Underscoring how it has its pulse on what’s cool and emerging in New York City, LVMH Luxury Ventures has taken a minority stake in Aimé Leon Dore, a streetwear brand with a cult following — and a tinge of preppy polish.
Established in Queens in 2014, Aimé Leon Dore is perhaps best known for its sneaker collaborations with New Balance and clothes and accessories inspired by New York City itself, particularly its 1990s hip-hop scene and pick-up basketball culture.
The investment sets the stage for the brand to expand internationally, and likely grow its retail footprint, given the French group’s real-estate clout and relations with developers.
According to sources, the brand plans to open a boutique in London as early as March.
“LVMH’s vast network of global leaders across the industry and its rich history in growing exceptional storied brands offers a truly unique partnership opportunity to fuel the next chapter of growth for Aimé Leon Dore,” founder Teddy Santis said in a statement.
Financial terms were not disclosed.
LVMH Luxury Ventures said Aimé Leon Dore would continue to operate independently out of its New York offices, with the fund’s support and guidance.
Santis launched into fashion with a made-up brand name, slim sweatpants and down vests that he paired with Air Jordan 1 sneakers. Today Aimé Leon Dore creates seasonal ready-to-wear, footwear and accessories collections. It has also done collaborations with Woolrich, Suicoke, Timberland, New Era, Paraboot, Drake’s and Porsche.
The brand’s flagship in NoLIta currently its only location in the world, is also home to Café Leon Dore, which serves coffee and pastries from Greece — a nod to the homeland of Santis’ parents.
It is understood the brand has been charting rapid growth in recent years, primarily via its online store, which ships worldwide, and despite having trimmed all wholesale accounts to become a purely direct-to-consumer brand.
Aimé Leon Dore is analogous in some ways to Supreme — at least in its sparse interactions with the press, commitment to organic growth, and tight control of its distribution and image.
It is understood LVMH was attracted to the company’s cultural relevance, community-building know-how, elevated and refined approach to products, and sophisticated campaigns around product drops, often involving artists and musicians.
The brand counts 726,000 followers on Instagram, an eclectic tumble of vintage photography, film stills, artworks and product shots, including a closeup of an embroidery reading: “A team from outta Queens with the American dream.

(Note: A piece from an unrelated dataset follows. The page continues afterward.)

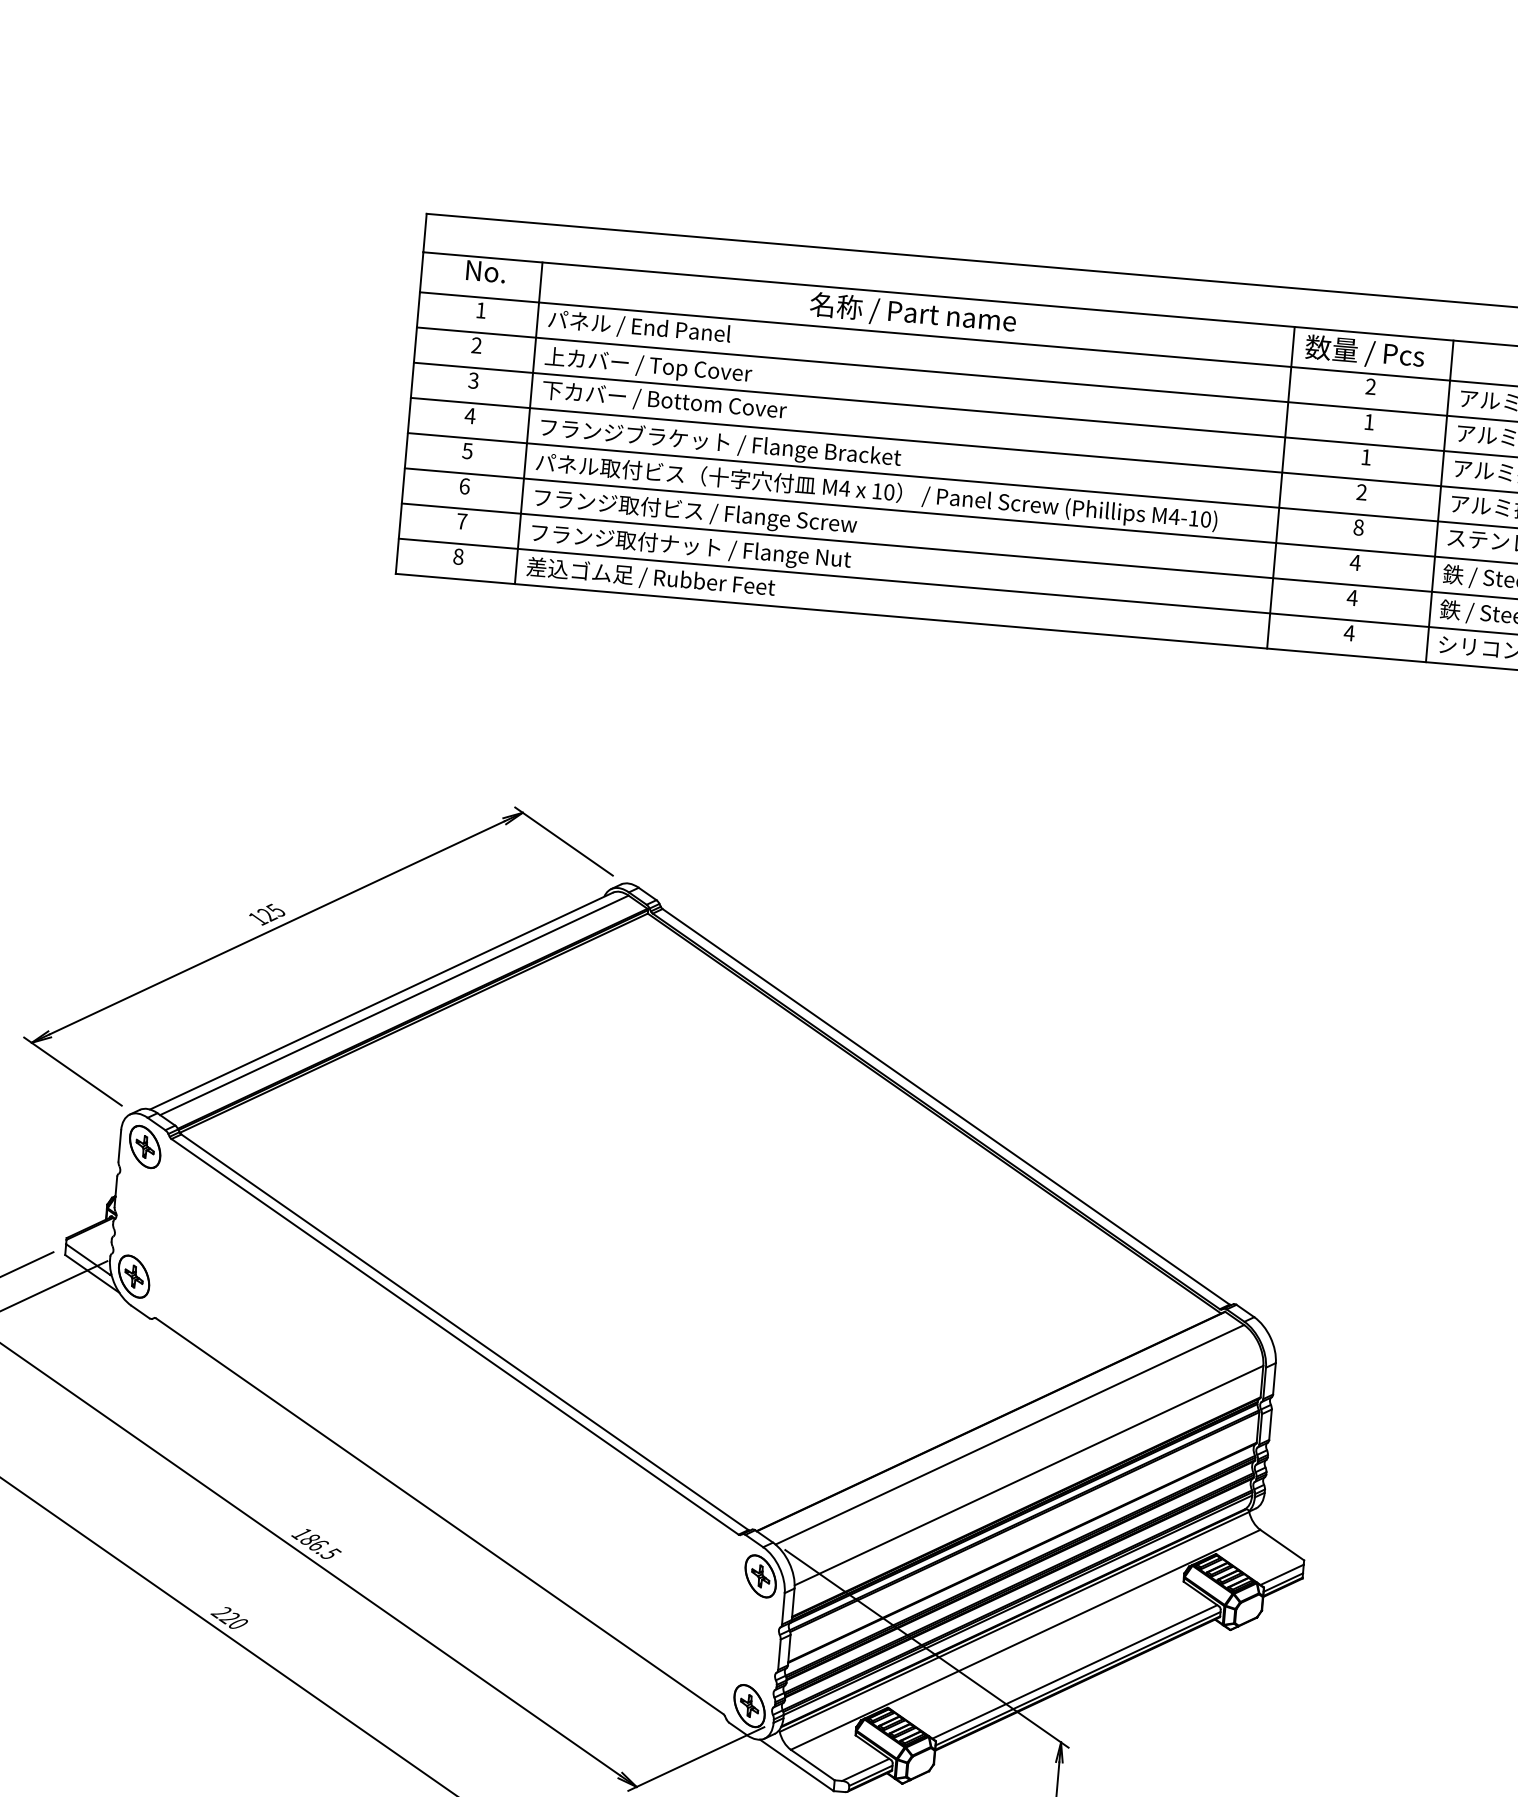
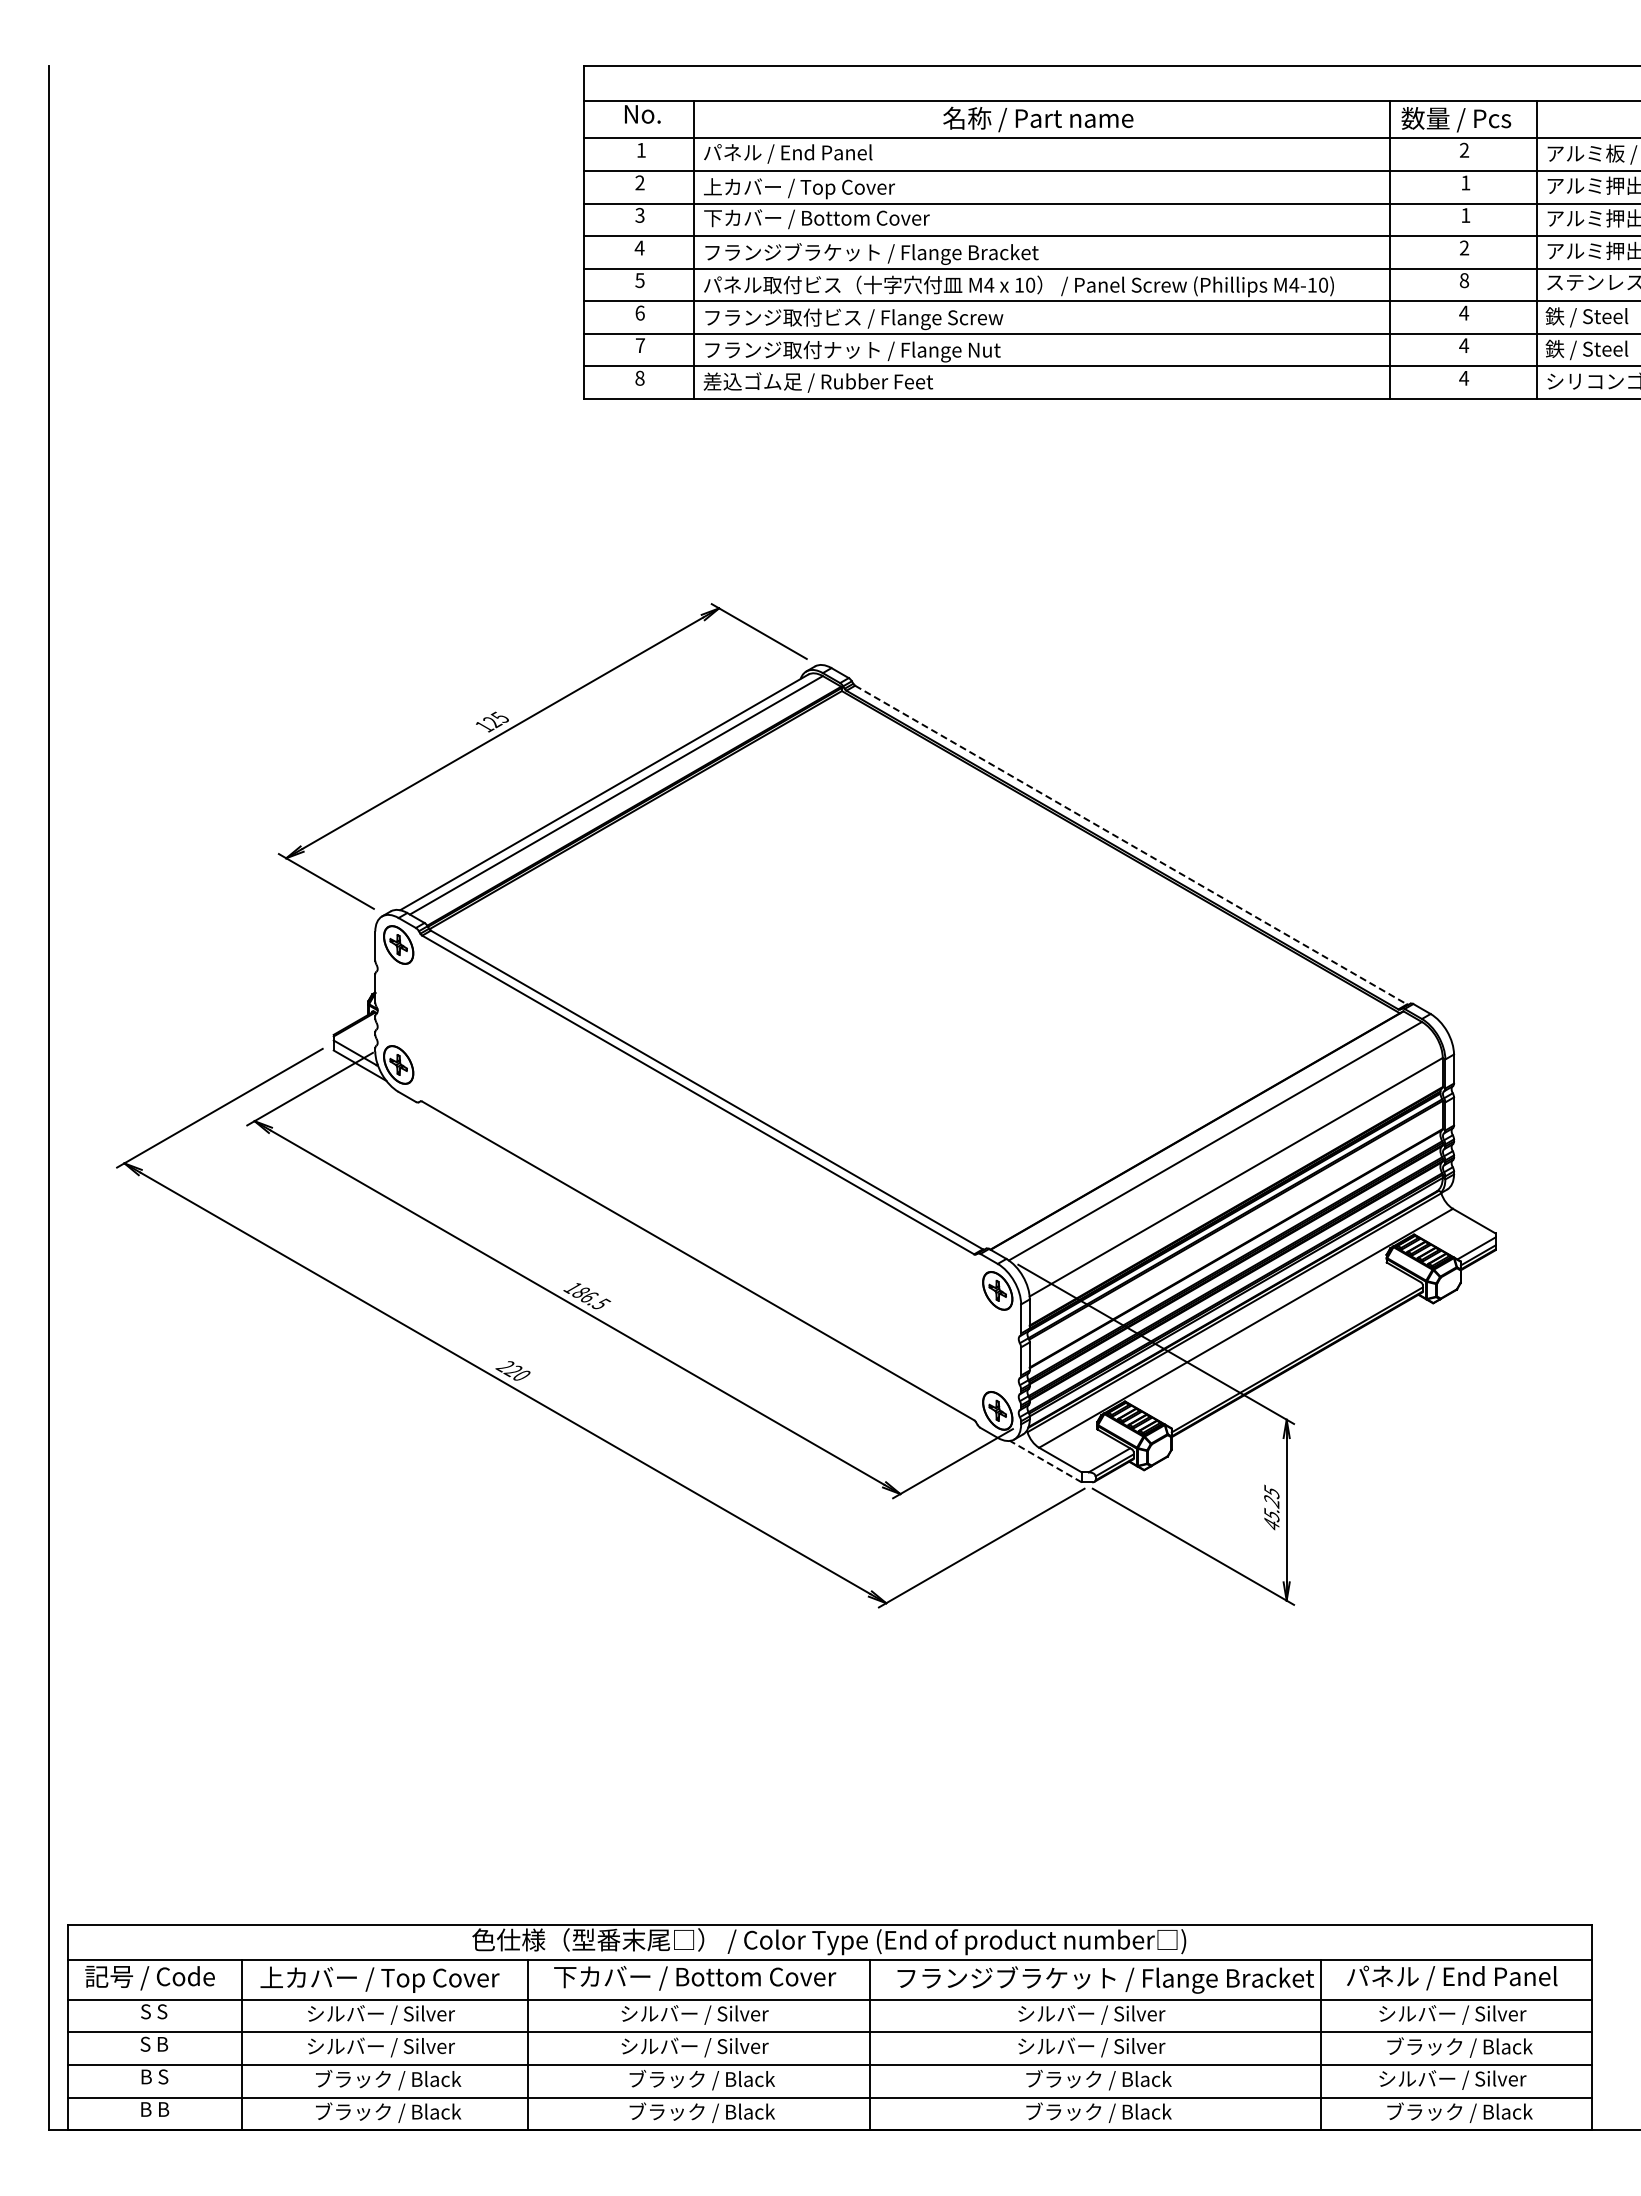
line: (946, 1107) -> (1131, 845), solid -> dashed
line: (1074, 1671) -> (1293, 1353), removed
line: (796, 1765) -> (1045, 1461), solid -> dashed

A.L.D.N.Y.C.”
Santis has collaborated frequently with Boston-based New Balance, reimagining styles including the 550, the 1300, the 990, the 997 and the 827. Last April he took on the role of creative director of New Balance’s Made in USA label, the activewear brand’s designation for product that has a domestic value of 70 percent or more.
LVMH Moët Hennessy Louis Vuitton established LVMH Luxury Ventures in 2017 with a mission to take minority stakes in early-stage luxury brands that have high growth potential and compelling business models.
Its first investments were French beauty brand Officine Universelle Buly 1803 and New York-based sneaker reseller Stadium Goods, both of which it has already exited.
In 2019, it took a minority stake in Gabriela Hearst, the luxury women’s wear label devoted to sustainability.
Its current portfolio also includes Los Angeles-based skin care brand Versed, California apparel brand Madhappy, New York-based watch platform Hodinkee, British mystery box start-up Heat, and social shopping specialist Replika Software, based in New York and Paris.
According to its website, LVMH Luxury Ventures targets companies with revenue between 3 million and 30 million euros, and makes equity investments ranging from 2 million to 15 million euros, yielding shareholdings of between 5 and 25 percent.